Homebuilders in the Twin Cities seem to have a firm New Year's resolution: Proceed with caution.
During the earliest weeks of the year, builders are in conservative mode as they wait for more clues about what the spring market may hold.
So far, price gains have moderated and homebuilding is proceeding at a much slower pace than last year.
Builders in January were issued enough permits to build 328 single-family homes, a 46% decline from last year at the same time, according to a monthly metro report from Housing First Minnesota.
Apartment construction was also down. Builders were issued enough permits to build 418 units, a 53% drop from this time last year.
"Homebuilders continue to see the market pause as homebuyers re-evaluate what they can afford with the current mortgage rates," John Quinlivan, a homebuilder and board chair of Housing First Minnesota, said in a statement. "The demand for new housing is still there, it's a matter of when rates will bring homebuyers back into the market."

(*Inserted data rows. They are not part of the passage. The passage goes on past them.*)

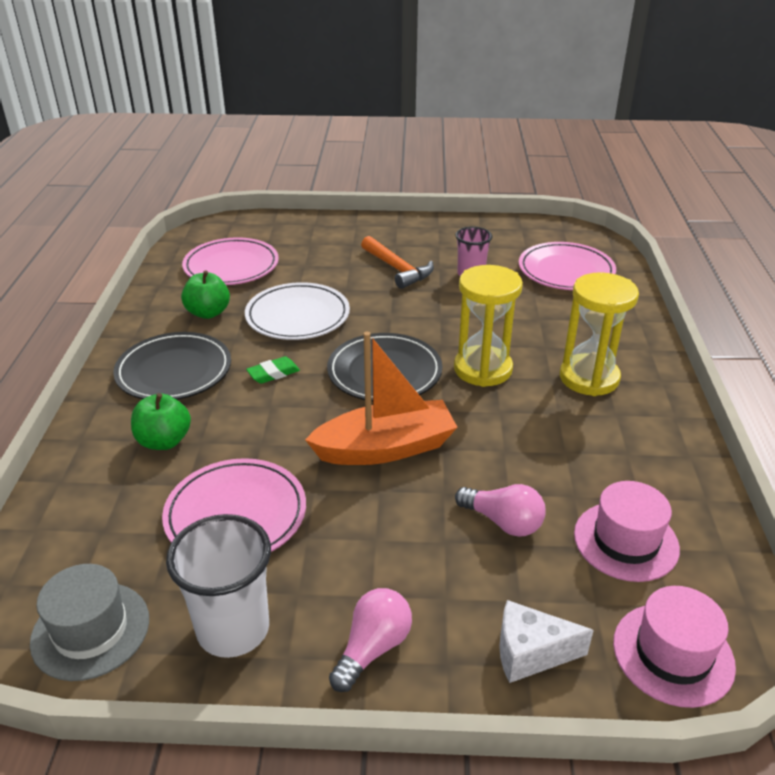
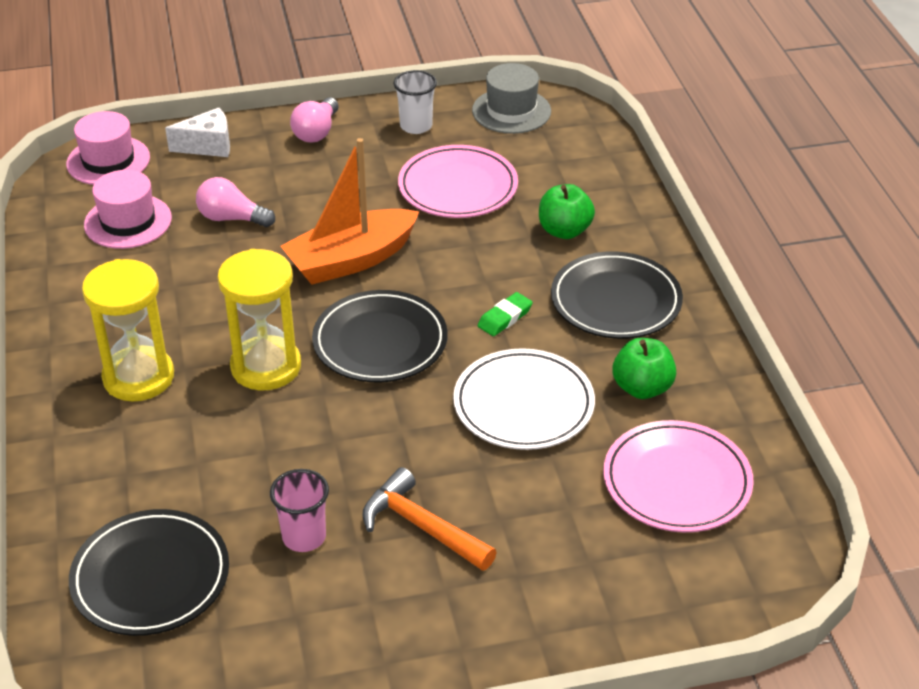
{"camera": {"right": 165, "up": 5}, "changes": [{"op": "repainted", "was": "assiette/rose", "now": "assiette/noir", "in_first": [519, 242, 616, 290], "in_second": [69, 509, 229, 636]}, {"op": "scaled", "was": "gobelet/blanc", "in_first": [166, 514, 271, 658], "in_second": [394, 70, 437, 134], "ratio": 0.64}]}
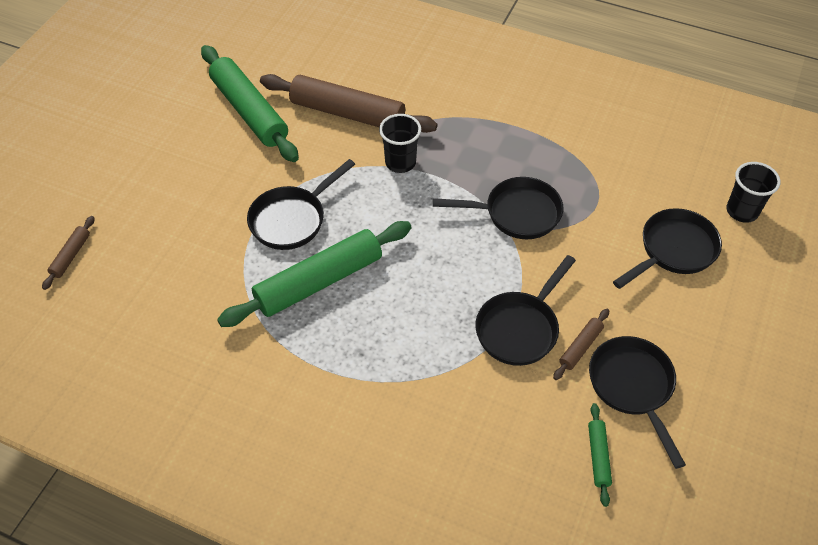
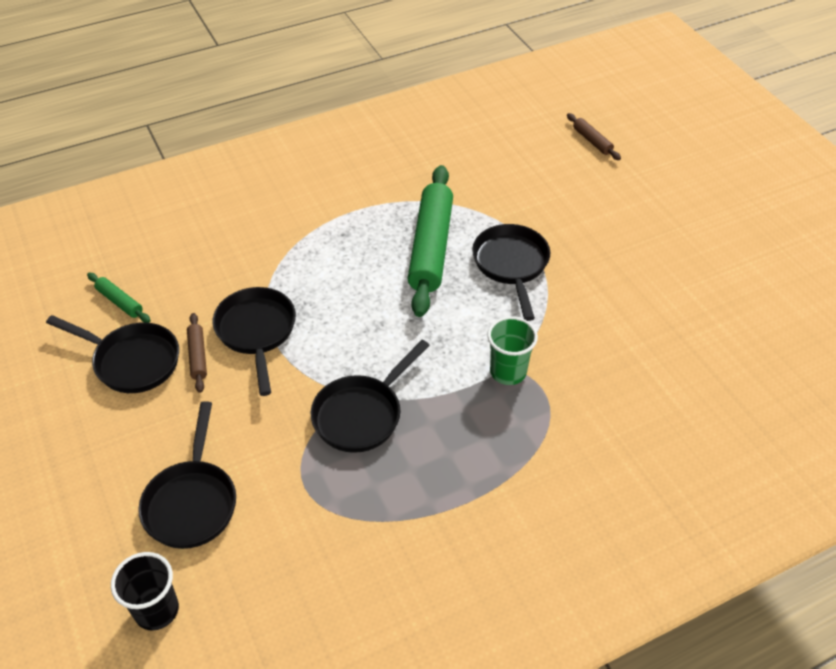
{"camera": {"right": 130, "up": -5}, "changes": [{"op": "repainted", "was": "gobelet/noir", "now": "gobelet/vert", "in_first": [379, 114, 421, 173], "in_second": [487, 316, 538, 385]}, {"op": "gone", "was": "rouleau à pâtisserie/vert", "in_first": [201, 45, 299, 162]}, {"op": "gone", "was": "rouleau à pâtisserie/marron", "in_first": [260, 74, 437, 133]}]}
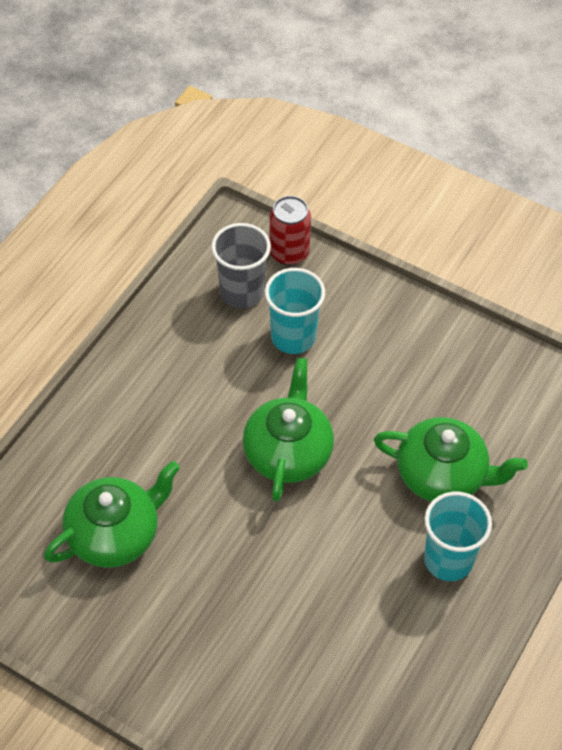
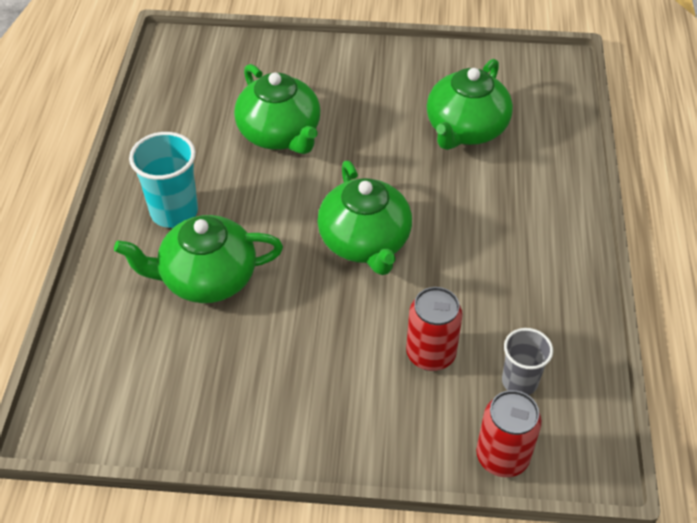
{"camera": {"right": 155, "up": -5}, "changes": [{"op": "new", "now": "théière/vert", "in_second": [234, 64, 320, 154]}, {"op": "swapped", "was": "gobelet/turquoise", "now": "canette/rouge", "in_first": [265, 268, 325, 354], "in_second": [406, 287, 463, 371]}, {"op": "scaled", "was": "gobelet/gris", "in_first": [211, 223, 271, 308], "in_second": [502, 328, 553, 395], "ratio": 0.66}]}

Demand for housing in the metro remains strong, but buyers are still adjusting to mortgage rates that have doubled during the past year, creating affordability issues for many.
On Thursday, the average 30-year fixed-rate mortgage averaged 6.13%, according to Freddie Mac's weekly mortgage rate sampler. That was down slightly from the previous week but nearby double last year at that the same time.
Higher rates have already caused a slowdown in home sales, putting a lid on price gains. Last year at this time, home prices were increasing double digits but have since slowed. On Tuesday, the S&P CoreLogic Case-Shiller Index showed that price increases across the nation have cooled.
In the Twin Cities, prices during November increased just 4.8% over the previous year compared with a 7.7% increase nationwide, according to the report.
"Potential homebuyers remain sensitive to changes in mortgage rates, but ample demand remains, fueled by first-time homebuyers," Sam Khater, Freddie Mac's chief economist, said in a press release.
For the month, Maple Grove was the busiest city with 187 new units. Burnsville was next with 106 planned units, followed by St. Michael with 71.